Check your understanding:
1. Reproduce the stretch of the postmodern comedy passage from "In addition to" through "the postmodern era.", word for word.
2. Pick up the postmodern comedy passage after its final sentence and extend it with a continuation.

By Gemma Sandry and Jade Sharpe-Welsh

Postmodern Comedy - Garth Marenghi's Darkplace

Garth Marenghi's Darkplace was a Channel 4 comedy series made in 2004 and written by Richard Ayoade (best known for his role as Moss in The IT Crowd) and Matthew Holness. It can be seen as Postmodern for a number of reasons:


  • It is highly intertextual, as it parodies aspects of 1980's low budget television, for example fashion, special effects and music.

  • It creates a state of hyper-reality as the show is filmed in a documentary style, with characters commentating on their role within the show.



Intertextuality:



This clip shows an example of how this show parodies the late-night, low budget shows of the 80's with deliberately bad continuity (the coffee cup turning into a spade) and wooden acting.


Hyper-Reality:

As with promotion for their earlier Perrier Award-winning stage show, Darkplace's creators confounded media by producing promotional material in-character. The official website speaks of Garth Marenghi, and other characters as though they were real people, while making no mention of the real actors. Press releases also contained realistic looking fake back stories for Marenghi and the other characters instead of making any mention of what the real cast have appeared in, and an article by 'Garth Marenghi' appeared in The Telegraph discussing his "groundbreaking television series" in Comic's Corner...Link Here

At the beginning of every episode they use a 'retro' Channel 4 logo from the 80's to further heighten the hyper-real state of the 'show' that they make, within the show itself.

By Rachel and Roisin
The simpsons can be suggested as a postmodern comedy.
There are many reasons for this, which make it undeniably postmodern.

Firstly it follows a non linear narrative, creating confusions over time and space. Every episode is a new start, and ends with a narrative resolution. This is a very postmodern trait, and is quite typical of these sorts of comedy programs, for example Family Guy. They make the audience aware of this when one of the characters claims "ohh don't worry, it'll all be alright by the next episode". This is just one of the example of when the 4th wall is broken in the Simpsons.

In addition to this, a conscious decision has been made not to localise The Simpsons to any distinct region besides America, nor to any one period of time besides the postmodern era… What’s more, the Simpson children never age or progress in school. In 17 years Maggie has not learned to walk or talk, and still uses her dummy. The family are timeless as well as placeless. The Simpsons are nowhere, living at no time, and representing no specific family – but paradoxically they are every family everywhere at any point in the postmodern era.

Dataset extract:
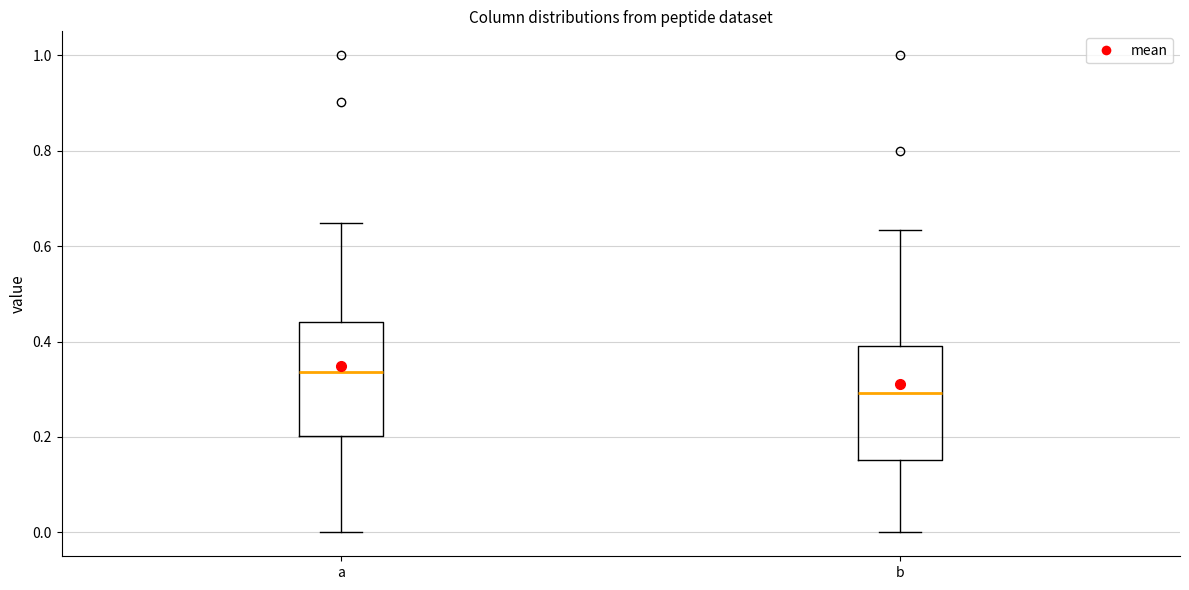

Reading left to right, transcribe this box plot: for each box, give where its median line is, the range the box spans, and where its two whiskers end, as read against the y-axis. The values are not printed on the chart, so give them approximately, as read against the axis.

a: median 0.34, box 0.20 to 0.44, whiskers 0.00 to 0.64
b: median 0.30, box 0.16 to 0.38, whiskers 0.00 to 0.64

Responses per task:
1.
In addition to this, a conscious decision has been made not to localise The Simpsons to any distinct region besides America, nor to any one period of time besides the postmodern era… What’s more, the Simpson children never age or progress in school. In 17 years Maggie has not learned to walk or talk, and still uses her dummy. The family are timeless as well as placeless. The Simpsons are nowhere, living at no time, and representing no specific family – but paradoxically they are every family everywhere at any point in the postmodern era.

2.
The decline of the meta-narrative is a frequent theme throughout the entirety of the Simpsons, and they are constantly poking fun at religion, government, and other influential characters. Examples of this are, when Homer gives his soul to the devil for a doughnut, when he is killed by some brocolli and goes to the gates of heaven, and is told he cannot enter until he does a good deed. When he does St peter misses it because he was reading the newspaper. Another example is when homer tries to vote for Obama, but the vote goes to Mcain, suggesting that the votes were rigged. The video is available through the link below.
http://www.youtube.com/watch?v=1aBaX9GPSaQ
The video also shows a specially made "Fat Booth" highlighting the rising problem of obesity in the united states, making light of pressing social issues.

The show’s refusal to adhere to the norms of accepted sitcom subject matter is one of its foremost postmodern traits. It is an attitude that corresponds well to postmodernism’s aim to celebrate cultural differences and bring them to the surface. The Simpsons is a testament to the postmodern decentering of contemporary mass consciousness, by embracing diversity of ethnicity, gender, sexual orientation and socio-economic status.

By Emma, Dan and Jake

Wednesday, 16 March 2011

Task for Thursday 17th March

  1. Read the article below from Media Magazine about comedy - what do you think?
  2. In small groups - create a blog post on what you might consider another example of  postmodern comedy. It does not have to be a TV show. It should NOT be something you have posted on previously.
  • Give a couple of specific examples, like the author does below for The Inbetweeners, Gavin and Stacey and The Mighty Boosh
  • Try to include some video
  • Try to include reference to one or more of the concepts below:
  • intertextuality
    parody 
    pastiche 
    homage 
    bricolage 
    simulacra
    hyperreality
    fragmentation
Lots of possibilities but here are just two examples you might consider:

Alan Partridge - from Pete Fraser's blog



The Young Ones - wiki page





Ha ha ha ha – can postmodernism make us laugh?

Tina Dixon explores the nature of humour in three postmodern TV comedies.
We frequently hear it said that ‘we are living in a postmodern world.’ Are we? How do we know? And how is postmodernism as a theoretical perspective applicable to Media Studies? And, so that we can have some fun with this, how is it applicable to ‘what makes us laugh?’.
Where do we start? How about some definitions? George Ritzer (1996) suggested that postmodernism usually refers to a cultural movement – postmodernist cultural products such as architecture, art, music, films, TV, adverts etc.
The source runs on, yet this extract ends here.